**What you have to do**
The answer is the set of lines that include "roles", copied from the data below.
-------- Information supplied
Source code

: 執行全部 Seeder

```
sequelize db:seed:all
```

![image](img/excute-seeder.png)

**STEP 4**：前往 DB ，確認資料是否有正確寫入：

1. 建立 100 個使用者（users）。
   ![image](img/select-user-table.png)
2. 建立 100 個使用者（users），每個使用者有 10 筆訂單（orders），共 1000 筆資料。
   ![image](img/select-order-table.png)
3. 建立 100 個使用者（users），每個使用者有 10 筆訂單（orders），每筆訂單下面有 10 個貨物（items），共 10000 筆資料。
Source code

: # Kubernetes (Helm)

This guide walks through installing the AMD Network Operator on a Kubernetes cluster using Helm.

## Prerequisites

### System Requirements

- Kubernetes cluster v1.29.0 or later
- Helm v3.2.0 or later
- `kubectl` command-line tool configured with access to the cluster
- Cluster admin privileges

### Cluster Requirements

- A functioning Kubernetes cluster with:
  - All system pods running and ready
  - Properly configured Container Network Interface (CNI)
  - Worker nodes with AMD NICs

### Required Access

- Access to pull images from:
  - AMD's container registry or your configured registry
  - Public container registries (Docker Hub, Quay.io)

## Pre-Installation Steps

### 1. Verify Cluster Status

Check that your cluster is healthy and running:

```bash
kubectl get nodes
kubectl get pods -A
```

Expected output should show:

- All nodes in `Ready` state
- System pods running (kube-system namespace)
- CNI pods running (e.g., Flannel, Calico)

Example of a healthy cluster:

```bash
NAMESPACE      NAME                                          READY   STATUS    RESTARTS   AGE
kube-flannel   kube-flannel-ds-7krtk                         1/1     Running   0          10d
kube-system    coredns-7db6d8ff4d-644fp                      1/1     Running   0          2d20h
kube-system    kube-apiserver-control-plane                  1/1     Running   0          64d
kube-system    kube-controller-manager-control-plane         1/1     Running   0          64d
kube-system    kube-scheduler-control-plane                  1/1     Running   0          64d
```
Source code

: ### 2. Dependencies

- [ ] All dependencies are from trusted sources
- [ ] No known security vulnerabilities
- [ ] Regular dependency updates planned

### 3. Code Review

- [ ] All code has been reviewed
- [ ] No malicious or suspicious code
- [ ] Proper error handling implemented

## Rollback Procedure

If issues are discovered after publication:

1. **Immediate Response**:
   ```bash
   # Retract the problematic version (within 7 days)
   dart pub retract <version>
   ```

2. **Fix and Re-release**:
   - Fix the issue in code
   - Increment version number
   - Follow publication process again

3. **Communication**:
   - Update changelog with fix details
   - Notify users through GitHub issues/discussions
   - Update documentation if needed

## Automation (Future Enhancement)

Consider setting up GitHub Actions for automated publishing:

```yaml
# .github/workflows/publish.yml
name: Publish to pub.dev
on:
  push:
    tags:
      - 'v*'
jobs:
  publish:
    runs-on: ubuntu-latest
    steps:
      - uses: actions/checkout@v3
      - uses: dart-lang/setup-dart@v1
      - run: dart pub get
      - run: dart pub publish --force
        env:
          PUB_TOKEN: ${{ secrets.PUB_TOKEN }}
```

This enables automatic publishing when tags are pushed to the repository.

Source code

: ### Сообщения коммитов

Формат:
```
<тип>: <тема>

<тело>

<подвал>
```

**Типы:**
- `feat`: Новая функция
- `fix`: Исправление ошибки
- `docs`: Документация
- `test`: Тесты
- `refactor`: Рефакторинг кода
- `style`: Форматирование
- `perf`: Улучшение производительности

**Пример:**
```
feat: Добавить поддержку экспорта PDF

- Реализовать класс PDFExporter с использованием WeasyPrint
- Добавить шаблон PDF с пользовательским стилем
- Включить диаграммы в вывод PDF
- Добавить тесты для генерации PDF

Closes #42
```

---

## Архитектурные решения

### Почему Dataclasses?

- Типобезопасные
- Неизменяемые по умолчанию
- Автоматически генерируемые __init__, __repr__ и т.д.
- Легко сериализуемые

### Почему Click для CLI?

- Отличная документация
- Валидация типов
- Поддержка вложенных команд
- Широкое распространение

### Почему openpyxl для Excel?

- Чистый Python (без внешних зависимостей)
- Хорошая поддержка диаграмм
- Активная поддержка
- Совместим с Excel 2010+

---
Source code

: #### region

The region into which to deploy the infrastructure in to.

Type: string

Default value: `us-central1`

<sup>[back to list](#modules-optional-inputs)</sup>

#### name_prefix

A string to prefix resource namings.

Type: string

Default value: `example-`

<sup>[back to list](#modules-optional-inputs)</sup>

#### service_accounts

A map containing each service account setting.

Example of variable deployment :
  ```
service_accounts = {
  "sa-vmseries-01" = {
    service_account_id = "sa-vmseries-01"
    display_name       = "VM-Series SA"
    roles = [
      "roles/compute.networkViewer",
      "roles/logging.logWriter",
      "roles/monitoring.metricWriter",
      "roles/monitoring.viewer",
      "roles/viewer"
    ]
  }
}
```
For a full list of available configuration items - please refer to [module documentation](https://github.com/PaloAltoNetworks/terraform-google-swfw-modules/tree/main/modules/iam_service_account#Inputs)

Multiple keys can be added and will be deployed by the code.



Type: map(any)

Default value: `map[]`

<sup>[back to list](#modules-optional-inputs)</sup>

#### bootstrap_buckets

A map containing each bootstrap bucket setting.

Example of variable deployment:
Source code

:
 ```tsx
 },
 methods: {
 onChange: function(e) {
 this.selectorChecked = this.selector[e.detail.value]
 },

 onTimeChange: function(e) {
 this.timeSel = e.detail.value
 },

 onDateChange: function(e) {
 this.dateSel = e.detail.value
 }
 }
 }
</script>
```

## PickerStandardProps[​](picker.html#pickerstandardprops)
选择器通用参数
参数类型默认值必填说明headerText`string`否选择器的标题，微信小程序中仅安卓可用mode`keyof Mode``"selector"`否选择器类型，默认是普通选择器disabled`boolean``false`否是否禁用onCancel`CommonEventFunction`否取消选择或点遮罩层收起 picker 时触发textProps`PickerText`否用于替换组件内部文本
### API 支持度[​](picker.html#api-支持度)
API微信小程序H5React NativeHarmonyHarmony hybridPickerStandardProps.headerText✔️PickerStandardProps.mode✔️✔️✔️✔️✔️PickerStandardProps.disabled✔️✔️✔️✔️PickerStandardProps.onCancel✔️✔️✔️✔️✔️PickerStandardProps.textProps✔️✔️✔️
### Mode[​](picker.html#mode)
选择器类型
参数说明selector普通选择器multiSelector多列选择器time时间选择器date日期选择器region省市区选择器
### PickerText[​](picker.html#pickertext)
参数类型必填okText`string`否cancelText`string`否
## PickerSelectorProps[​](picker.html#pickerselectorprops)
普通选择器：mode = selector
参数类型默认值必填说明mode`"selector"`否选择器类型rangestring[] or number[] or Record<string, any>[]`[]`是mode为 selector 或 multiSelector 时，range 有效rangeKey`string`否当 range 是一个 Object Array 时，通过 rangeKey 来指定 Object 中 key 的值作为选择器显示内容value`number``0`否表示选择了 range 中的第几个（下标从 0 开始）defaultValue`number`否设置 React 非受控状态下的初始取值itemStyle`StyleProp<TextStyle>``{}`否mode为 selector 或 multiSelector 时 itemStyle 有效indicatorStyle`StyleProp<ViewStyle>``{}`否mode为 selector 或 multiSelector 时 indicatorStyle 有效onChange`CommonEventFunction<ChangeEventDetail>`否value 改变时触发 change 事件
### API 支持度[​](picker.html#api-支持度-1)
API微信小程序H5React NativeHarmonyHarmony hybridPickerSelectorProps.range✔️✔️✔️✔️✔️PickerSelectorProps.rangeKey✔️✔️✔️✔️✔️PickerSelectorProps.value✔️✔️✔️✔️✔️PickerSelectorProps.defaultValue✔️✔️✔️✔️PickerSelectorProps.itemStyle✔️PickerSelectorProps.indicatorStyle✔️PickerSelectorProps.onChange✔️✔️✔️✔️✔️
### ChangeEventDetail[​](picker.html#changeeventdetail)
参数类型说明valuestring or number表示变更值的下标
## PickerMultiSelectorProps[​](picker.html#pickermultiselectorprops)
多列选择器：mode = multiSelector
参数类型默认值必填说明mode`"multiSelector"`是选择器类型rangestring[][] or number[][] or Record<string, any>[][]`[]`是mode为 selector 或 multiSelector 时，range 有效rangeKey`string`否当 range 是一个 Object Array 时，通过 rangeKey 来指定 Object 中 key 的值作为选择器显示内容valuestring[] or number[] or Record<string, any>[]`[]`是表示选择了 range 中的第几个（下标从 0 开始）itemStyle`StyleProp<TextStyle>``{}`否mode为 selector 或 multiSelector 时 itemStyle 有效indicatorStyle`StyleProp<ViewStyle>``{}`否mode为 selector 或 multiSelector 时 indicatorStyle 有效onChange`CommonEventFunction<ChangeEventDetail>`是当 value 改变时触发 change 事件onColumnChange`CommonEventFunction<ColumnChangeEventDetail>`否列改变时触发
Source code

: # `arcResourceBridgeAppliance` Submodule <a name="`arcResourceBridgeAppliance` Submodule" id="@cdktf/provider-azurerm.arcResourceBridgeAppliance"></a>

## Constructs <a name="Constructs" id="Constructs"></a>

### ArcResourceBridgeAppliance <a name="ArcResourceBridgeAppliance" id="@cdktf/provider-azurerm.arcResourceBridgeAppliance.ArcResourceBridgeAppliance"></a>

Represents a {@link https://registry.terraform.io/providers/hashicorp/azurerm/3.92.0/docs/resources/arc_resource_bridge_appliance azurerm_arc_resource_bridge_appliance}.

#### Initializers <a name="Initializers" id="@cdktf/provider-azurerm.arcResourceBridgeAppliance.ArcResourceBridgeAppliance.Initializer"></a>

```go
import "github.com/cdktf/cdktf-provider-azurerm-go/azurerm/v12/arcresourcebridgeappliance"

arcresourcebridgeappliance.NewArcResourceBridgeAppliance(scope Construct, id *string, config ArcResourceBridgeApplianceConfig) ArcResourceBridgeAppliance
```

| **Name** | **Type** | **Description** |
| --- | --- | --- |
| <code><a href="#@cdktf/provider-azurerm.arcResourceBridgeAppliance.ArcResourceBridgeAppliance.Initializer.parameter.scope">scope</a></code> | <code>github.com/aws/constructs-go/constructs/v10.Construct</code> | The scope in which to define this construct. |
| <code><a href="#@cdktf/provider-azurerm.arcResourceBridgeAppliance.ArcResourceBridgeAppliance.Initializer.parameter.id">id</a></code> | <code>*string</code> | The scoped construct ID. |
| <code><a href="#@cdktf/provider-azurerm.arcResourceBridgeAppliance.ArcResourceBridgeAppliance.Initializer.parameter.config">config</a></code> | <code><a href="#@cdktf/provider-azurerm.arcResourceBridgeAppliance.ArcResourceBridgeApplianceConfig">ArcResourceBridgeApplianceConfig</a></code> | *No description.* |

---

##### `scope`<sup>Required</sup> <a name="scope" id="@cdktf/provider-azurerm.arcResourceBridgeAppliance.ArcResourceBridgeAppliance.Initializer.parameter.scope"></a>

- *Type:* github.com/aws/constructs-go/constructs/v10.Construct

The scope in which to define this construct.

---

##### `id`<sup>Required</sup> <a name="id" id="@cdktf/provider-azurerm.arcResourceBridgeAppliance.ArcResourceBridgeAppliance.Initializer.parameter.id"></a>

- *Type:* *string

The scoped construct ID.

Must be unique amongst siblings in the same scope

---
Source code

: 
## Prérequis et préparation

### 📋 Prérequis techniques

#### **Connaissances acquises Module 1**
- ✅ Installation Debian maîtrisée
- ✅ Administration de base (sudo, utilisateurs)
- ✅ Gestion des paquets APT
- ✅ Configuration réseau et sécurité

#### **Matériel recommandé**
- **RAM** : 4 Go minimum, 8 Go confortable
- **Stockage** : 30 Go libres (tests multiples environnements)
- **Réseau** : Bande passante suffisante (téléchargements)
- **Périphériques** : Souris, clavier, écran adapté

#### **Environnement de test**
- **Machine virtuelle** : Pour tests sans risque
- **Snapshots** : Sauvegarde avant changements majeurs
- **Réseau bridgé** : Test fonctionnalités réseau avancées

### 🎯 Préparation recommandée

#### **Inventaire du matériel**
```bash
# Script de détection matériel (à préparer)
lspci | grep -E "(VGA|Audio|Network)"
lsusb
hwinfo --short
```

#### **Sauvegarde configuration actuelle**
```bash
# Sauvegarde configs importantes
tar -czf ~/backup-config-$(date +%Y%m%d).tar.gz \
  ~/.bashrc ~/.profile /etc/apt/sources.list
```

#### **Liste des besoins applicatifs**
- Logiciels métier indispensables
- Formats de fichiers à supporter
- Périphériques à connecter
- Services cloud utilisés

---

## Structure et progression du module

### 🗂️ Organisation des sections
----------------
**Answer space**
    roles = [
      "roles/compute.networkViewer",
      "roles/logging.logWriter",
      "roles/monitoring.metricWriter",
      "roles/monitoring.viewer",
      "roles/viewer"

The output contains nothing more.